Court Opinion

ID: 4926859
Source: CourtListenerOpinion
Date Created: 2021-09-24 00:58:02.498916+00
Date Added: 2024-06-11T08:14:22.534823
License: Public Domain

The opinion of the Court, after a continuance for advisement, was prepared by
Emery J.
This comes before us on exceptions to the ruling and charge of the Court of Common Pleas. There are three counts in the indictment. Tho first charging that Wm. Murray, David Terry, Charles Burlingham, James Alexander, Thomas H. Marten, on the first of April, 1837, were persons lawfully confined in the county jail in Bangor, and then and there lawfully detained in the custody of the keeper of said prison, by divers legal pro*102cesses then in force against them, and that Silas P. Murray, on said fifth day of April, was not a prisoner in said jail. And that they all intending to break down and destroy a part of the floor and walls of the said jail, and thereby unlawfully to effect the escape of the said William Murray, David Terry, Charles Bur-lingham, and James Alexander, then lawfully confined in that pris-ión in the custody of the keeper, did conspire to break down and destroy the floors and walls of the jail, and thereby effect the escape of those four; and in pursuance of this conspiracy, did unlawfully break down and destroy" the floor and walls of said jail. 2d. Count. That intending to effect the escape of said William, David, Charles and James, did unlawfully conspire to effect their escape and did so in pursuance of the conspiracy. 3d. That they did conspire to injure and destroy the jail; and said William, David, Charles, James, Thomas H. and Silas P. in pursuance of the conspiracy, did unlawfully injure and destroy the jail.
It is objected first, that the indictment is bad, as it contains in each count a charge of two crimes. That it does not describe the crime with sufficient certainty, and one would not know whether he was to be tried for prison breach, or a conspiracy, and could not plead a conviction in bar of another prosecution. That a conspiracy to break jail is a mere civil trespass, and without prison breach to malte escape, is not crime, and cites 13 East, 228. An indictment will not lie for conspiracy to commit a civil trespass upon property by agreeing to go, and by going, into a preserve for hares, the property of another, for the purpose of snaring them, although alleged to be done in the night time by the defendants, armed with offensive weapons for the purpose of opposing resistance to every endeavor to apprehend and obstruct them. That a conspiracy to commit a felony is merged in the felony. Commonwealth v. Kingsbury & al. 5 Mass. R. 106. That a conspiracy to commit a misdemeanor is a misdemeanor, and so is merged.

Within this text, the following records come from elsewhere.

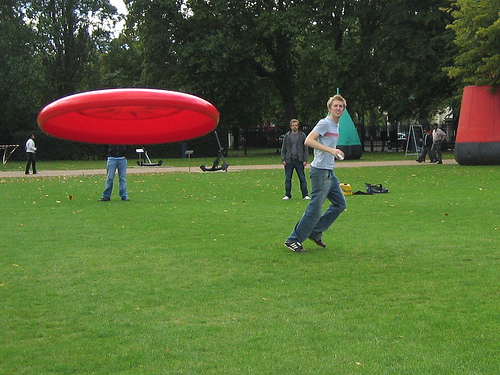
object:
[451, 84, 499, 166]
pole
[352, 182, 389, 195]
backpack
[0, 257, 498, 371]
grass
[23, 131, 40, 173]
person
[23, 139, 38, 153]
shirt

And the counsel enquires if the whole object will not be attained by punishing for prison breach, without the conspiracy, and he urged that all the previous acts are absorbed in the prison breach. It is also insisted, that Alexander was not lawfully in prison, because the legal fees were not certified.
*103Objection was also made to .Hodsdon’s testimony as to the cause for which Burlingham was imprisoned, and Wright’s B,. 203, cited. That entry on back of papers is no evidence. There should be records.
Whatever objection might have arisen on the writ of habeas corpus to bring up the body of Murray, we do not admit, that the parties could be justified in resort to the breach of prison to effect an escape. People are not to be encouraged in demolishing the prisons of the county, to obtain the liberation of prisoners, who are presumed to be lawfully in custody, till the cause of their commitment is regularly certified to the constituted authorities in the way pointed out by law. We overrule that objectiom
Still less weight results from the circumstance that the fees were not certified in the case of Alexander. If there were no fees certified, none would be demanded for his liberation. If they were charged incorrectly and demanded and received, another remedy of a more peaceable character might be pursued. It is a rule, that a defendant in one count in an indictment is not to be charged with having committed two or more offences, as murder, robbery, or the like. But in cases of treason and conspiracy, overt acts are laid merely as evidence of the principal charges. And so we consider, that the principal charge here, is the conspiracy to effect the escape of the prisoners, and the breaking of the floors and walls of the prison are introduced as evidence of the consummation of the project. We do not apprehend that the doctrine of merger of a misdemeanor in a felony can justly apply to this case. No felony is charged, and we cannot extend it to misdemeanors.
In our examination of the exceptions, we are unable to discover satisfactory reasons for sustaining them. They are therefore overruled.